=== WHAT THE TASK ASKS ===
Turn the text of the listing below into a numbered list with one line per item, skipping blank lines. Leave the pictures out of the answer.

=== TASK MATERIAL ===
_ _ _

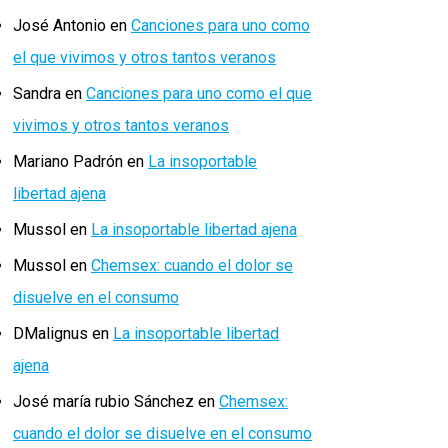
José Antonio
en
Canciones para uno como
el que vivimos y otros tantos veranos
Sandra
en
Canciones para uno como el que
vivimos y otros tantos veranos
Mariano Padrón
en
La insoportable
libertad ajena
Mussol
en
La insoportable libertad ajena
Mussol
en
Chemsex: cuando el dolor se
disuelve en el consumo
DMalignus
en
La insoportable libertad
ajena
José maría rubio Sánchez
en
Chemsex:
cuando el dolor se disuelve en el consumo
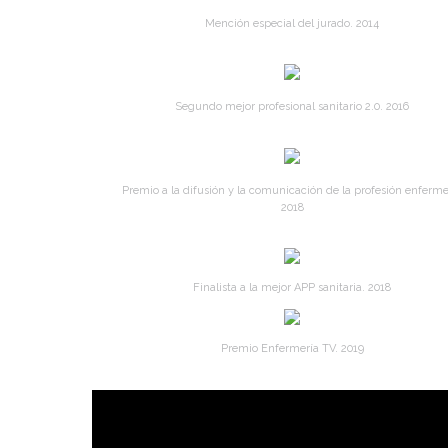
Mención especial del jurado. 2014
Segundo mejor profesional sanitario 2.0. 2016
Premio a la difusión y la comunicación de la profesión enferme
2018
Finalista a la mejor APP sanitaria. 2018
Premio Enfermería TV. 2019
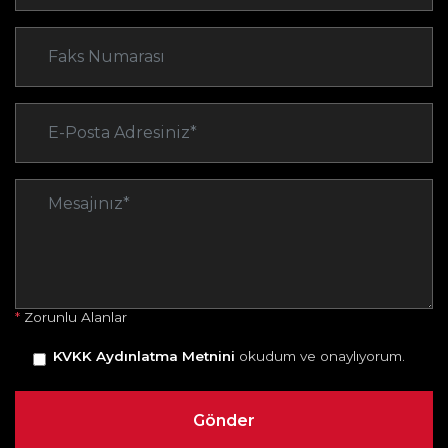
*
Zorunlu Alanlar
KVKK Aydınlatma Metnini
okudum ve onaylıyorum.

_ _ _

=== EXERCISE OUTPUT ===
1. José Antonio
2. en
3. Canciones para uno como
4. el que vivimos y otros tantos veranos
5. Sandra
6. en
7. Canciones para uno como el que
8. vivimos y otros tantos veranos
9. Mariano Padrón
10. en
11. La insoportable
12. libertad ajena
13. Mussol
14. en
15. La insoportable libertad ajena
16. Mussol
17. en
18. Chemsex: cuando el dolor se
19. disuelve en el consumo
20. DMalignus
21. en
22. La insoportable libertad
23. ajena
24. José maría rubio Sánchez
25. en
26. Chemsex:
27. cuando el dolor se disuelve en el consumo
28. Mención especial del jurado. 2014
29. Segundo mejor profesional sanitario 2.0. 2016
30. Premio a la difusión y la comunicación de la profesión enferme
31. 2018
32. Finalista a la mejor APP sanitaria. 2018
33. Premio Enfermería TV. 2019
34. *
35. Zorunlu Alanlar
36. KVKK Aydınlatma Metnini
37. okudum ve onaylıyorum.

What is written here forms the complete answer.